Les Français semblent de plus en plus enclins à se tourner vers des pratiques de soins non conventionnelles, comme la naturopathie. Selon un sondage Harris Interactive de 2019 sur les médecines douces, 10% déclarent avoir déjà consulté un naturopathe. Les naturopathes s’implantent de plus en plus et seraient près de 6 000 aujourd’hui. Pour rappel, en France la naturopathie n’est validée par aucun diplôme d’Etat. Autre chiffre celui de la Direction générale de la Concurrence, de la Consommation et de la Répression des Fraudes (DGCCRG) qui estimait que 4 français sur 10, dont 60% parmi les malades du cancer, auraient eu recours à des médecines douces. Bruno Fallissard pédopsychiatre et biostatisticien à l’Inserm remarque que la reconnaissance sociale de ces pratiques augmente, due notamment à « un désarroi ambivalent de nos concitoyens face à la médecine conventionnelle et une fascination pour des pratiques différentes ». Il affirme qu’il est important de ne pas juste constater leur manque de rationalité mais que cela constitue un véritable problème de santé. Selon lui, il faut chercher à comprendre leur mécanisme d’action, les évaluer et les structurer. Pour le moment il n’existe aucun service de l’Etat pour assurer le suivi de ces pratiques et les pseudo-thérapeutes peuvent prospérer en toute quiétude.

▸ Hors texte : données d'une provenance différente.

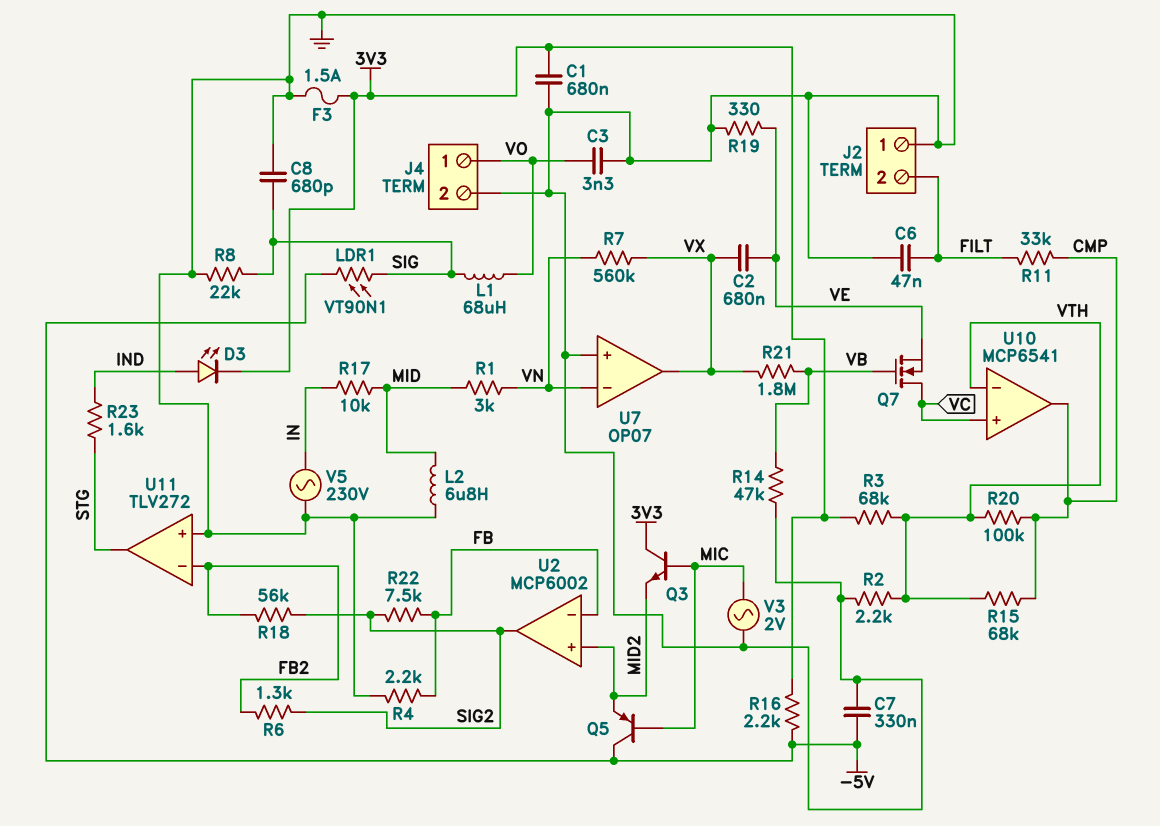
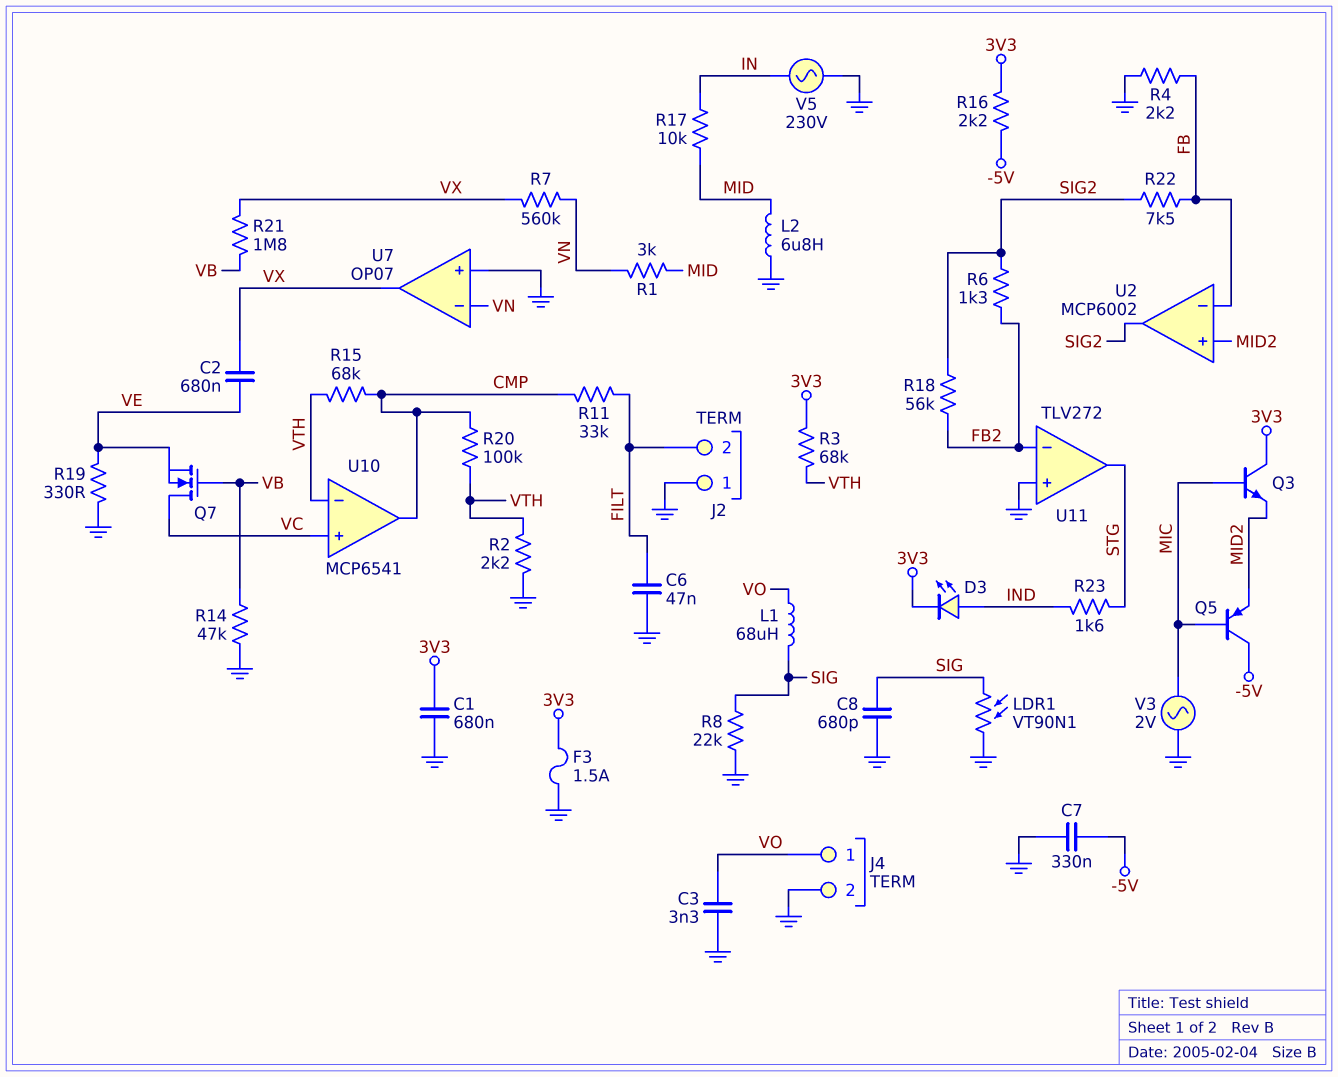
LDR1: VT90N1 (-5V, SIG) -> VT90N1 (GND, SIG)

Les causes de ce succès sont multiples : d’une part les failles de la médecine avec notamment les difficultés de prise de rendez-vous avec des médecins dans certains territoires, des consultations parfois trop rapides et dénuées d’empathie notamment en ce qui concerne les maladies chroniques. Parmi les autres causes on peut aussi citer les différents scandales sanitaires, et aussi une défiance accentuée par l’essor du complotisme durant la période pandémique. Pour Thierry Ripoll, chercheur en psychologique cognitive et enseignant à l’université d’Aix-Marseille, la « préférence naturelle » joue aussi un rôle. Pour lui « tout le monde, ou presque, préfère un remède naturel à un remède chimique, comme si la nature était bonne par essence et tout ce que crée l’homme potentiellement mauvais ». Enfin, les malades sont bien souvent des personnes très vulnérables, en quête de sens, et peuvent donc se rapprocher d’explications et de solutions irrationnelles là où la science n’a pas forcément d’explication à donner.
Aller voir des praticiens de ces PSNC comporte des dangers pour les individus, notamment un phénomène d’emprise qui peut entraîner des pertes de chance chez les malades. Par la suite, les victimes ont du mal à faire entendre leur voix car elles ne savent pas comment agir et/ou parfois peuvent manquer de preuves. Quand elles souhaitent poursuivre un pseudo-thérapeute et protéger d’éventuelles nouvelles victimes elles se retrouvent démunies. Une proche d’une victime d’Irène Grosjean raconte que lorsqu’elle a voulu agir on lui a répondu que « c’était son choix ». Franck Dannerolle, chef de l’Office central pour les Répression des Violences aux Personnes reconnait qu’il n’est pas évident de qualifier pénalement l’infraction car les victimes sont à la base de la démarche. Restent alors les associations de victimes qui par leur expérience dans l’écoute peuvent recevoir les victimes et leurs proches afin de les aider, de les croire et de les comprendre.